- [GIVEN RECORDS]
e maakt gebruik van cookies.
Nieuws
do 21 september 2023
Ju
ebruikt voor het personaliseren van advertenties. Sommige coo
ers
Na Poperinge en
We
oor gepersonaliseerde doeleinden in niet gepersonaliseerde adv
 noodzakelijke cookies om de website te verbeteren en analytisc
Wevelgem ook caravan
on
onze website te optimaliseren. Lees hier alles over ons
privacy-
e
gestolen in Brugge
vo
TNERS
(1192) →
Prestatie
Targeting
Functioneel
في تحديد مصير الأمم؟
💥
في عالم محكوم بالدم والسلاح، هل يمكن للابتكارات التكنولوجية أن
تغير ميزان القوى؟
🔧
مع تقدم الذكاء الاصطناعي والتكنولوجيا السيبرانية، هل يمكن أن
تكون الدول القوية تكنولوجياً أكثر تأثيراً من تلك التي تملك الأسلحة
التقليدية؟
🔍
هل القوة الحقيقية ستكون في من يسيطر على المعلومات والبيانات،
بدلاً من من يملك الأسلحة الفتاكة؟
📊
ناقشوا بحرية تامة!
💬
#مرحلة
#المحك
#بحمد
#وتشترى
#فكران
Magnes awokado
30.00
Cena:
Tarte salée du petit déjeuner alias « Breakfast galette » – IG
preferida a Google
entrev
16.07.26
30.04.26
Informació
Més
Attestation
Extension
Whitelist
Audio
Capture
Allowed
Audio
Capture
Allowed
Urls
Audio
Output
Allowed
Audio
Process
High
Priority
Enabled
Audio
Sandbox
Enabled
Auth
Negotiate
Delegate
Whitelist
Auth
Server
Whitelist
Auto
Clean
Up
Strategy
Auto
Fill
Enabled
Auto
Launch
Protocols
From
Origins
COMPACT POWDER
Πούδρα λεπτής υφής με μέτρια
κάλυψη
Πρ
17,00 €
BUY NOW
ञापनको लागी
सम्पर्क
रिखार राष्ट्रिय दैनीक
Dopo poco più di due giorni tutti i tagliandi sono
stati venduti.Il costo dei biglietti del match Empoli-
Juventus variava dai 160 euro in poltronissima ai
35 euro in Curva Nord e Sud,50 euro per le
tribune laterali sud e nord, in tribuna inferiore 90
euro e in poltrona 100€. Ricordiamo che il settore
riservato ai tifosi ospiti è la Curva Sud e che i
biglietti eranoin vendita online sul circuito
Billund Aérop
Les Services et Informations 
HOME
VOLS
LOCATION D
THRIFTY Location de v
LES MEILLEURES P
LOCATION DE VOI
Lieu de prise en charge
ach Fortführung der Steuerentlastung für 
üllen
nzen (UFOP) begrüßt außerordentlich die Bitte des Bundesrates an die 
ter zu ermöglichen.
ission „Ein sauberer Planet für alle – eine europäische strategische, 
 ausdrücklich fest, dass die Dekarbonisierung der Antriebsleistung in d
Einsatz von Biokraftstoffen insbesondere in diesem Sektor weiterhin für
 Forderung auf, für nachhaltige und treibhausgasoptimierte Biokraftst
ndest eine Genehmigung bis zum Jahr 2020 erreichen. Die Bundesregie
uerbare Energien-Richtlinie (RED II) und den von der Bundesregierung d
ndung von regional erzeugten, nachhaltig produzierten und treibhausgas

- [WORK INSTRUCTIONS]
Copy each line of the entries that includes the word "Curva".

- [EXPECTED ANSWER]
35 euro in Curva Nord e Sud,50 euro per le
riservato ai tifosi ospiti è la Curva Sud e che i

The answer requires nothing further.